Interestingly, Australia observed a 48% increase in hexavalent-vaccine-related adverse events over a recent 12-year period, and the researchers speculated that co-administration of the six-in-one vaccine with the thirteen-strain pneumococcal conjugate vaccine (PCV13) could be a contributor. The PCV13 vaccine also contains aluminum.
Even proponents of combination vaccines admit that the formulations come with an increased risk of adverse events and that it is difficult to “single out the component responsible.” Considering the available data on hexavalent vaccines, in particular, Dr. Kelly Brogan and Sayer Ji have written:
The aforementioned information clearly indicates that hexavalent vaccine is a possible cause of infant death mistakenly or intentionally attributed to an idiopathic syndrome—SIDS—in order to hide the lethal risks associated with routine immunizations. This leaves parents with the question: could the slippery slope of simultaneous vaccine delivery represent a lethal intervention for my newborn? One that is unlikely to be recognized as such, but for which the literature suggests is a real and present danger?
However, these are not questions that public health agencies want parents to raise. Instead of questioning the wisdom of overcrowding the vaccine schedule, officials are playing a shell game, trying to persuade parents that combination vaccines are a terrific solution and that they provide “comparable efficacy to their component vaccines.” Combination vaccines are also being presented as a boon to medical practices dealing with supply chain and logistics challenges. In fact, in a graphic produced by combination vaccine proponents, the “public health, economic and societal value” of these overloaded vaccines is shown to vastly outweigh the “challenges.”
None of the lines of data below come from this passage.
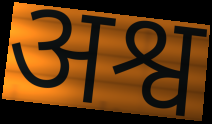
अश्व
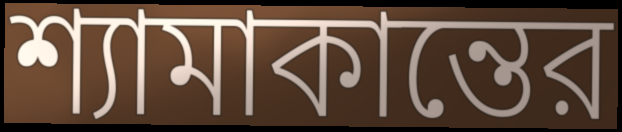
শ্যামাকান্তের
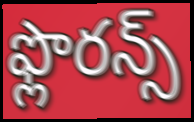
ఫ్లొరన్స్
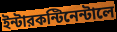
ইন্টারকন্টিনেন্টালে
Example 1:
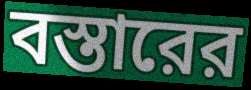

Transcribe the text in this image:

বস্তারের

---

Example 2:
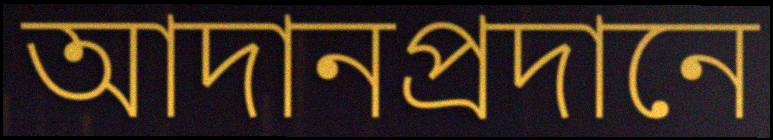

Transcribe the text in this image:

আদানপ্রদানে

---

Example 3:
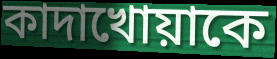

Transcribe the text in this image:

কাদাখোয়াকে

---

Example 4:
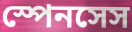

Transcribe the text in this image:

স্পেনসেস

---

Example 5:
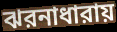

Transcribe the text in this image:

ঝরনাধারায়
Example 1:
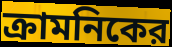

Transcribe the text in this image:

ক্রামনিকের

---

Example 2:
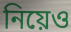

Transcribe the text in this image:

নিয়েও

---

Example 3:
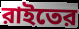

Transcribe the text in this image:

রাইতের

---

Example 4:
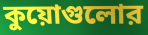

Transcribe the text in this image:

কুয়োগুলোর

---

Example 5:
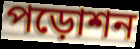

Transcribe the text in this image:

পড়োশন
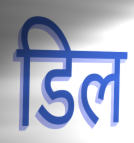
डिल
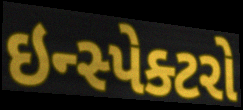
ઇન્સ્પેક્ટરો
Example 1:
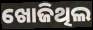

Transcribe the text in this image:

ଖୋଜିଥିଲ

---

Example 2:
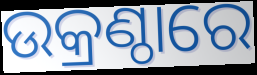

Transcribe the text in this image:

ଉକ୍ରଣ୍ଠାରେ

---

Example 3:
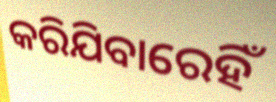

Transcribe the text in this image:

କରିଯିବାରେହିଁ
Meanwhile, Merck and Sanofi are poised “to garner significant patient share from the other available DTaP combination vaccines . . . by offering a reduced vaccine burden for patients.” Before U.S. agencies open the floodgates for hexavalent vaccination, they would do well to remember that “public trust can be lost only once and not acting or acting too late on a [safety] signal . . . could damage credibility of those supporting and maintaining vaccination for many years.”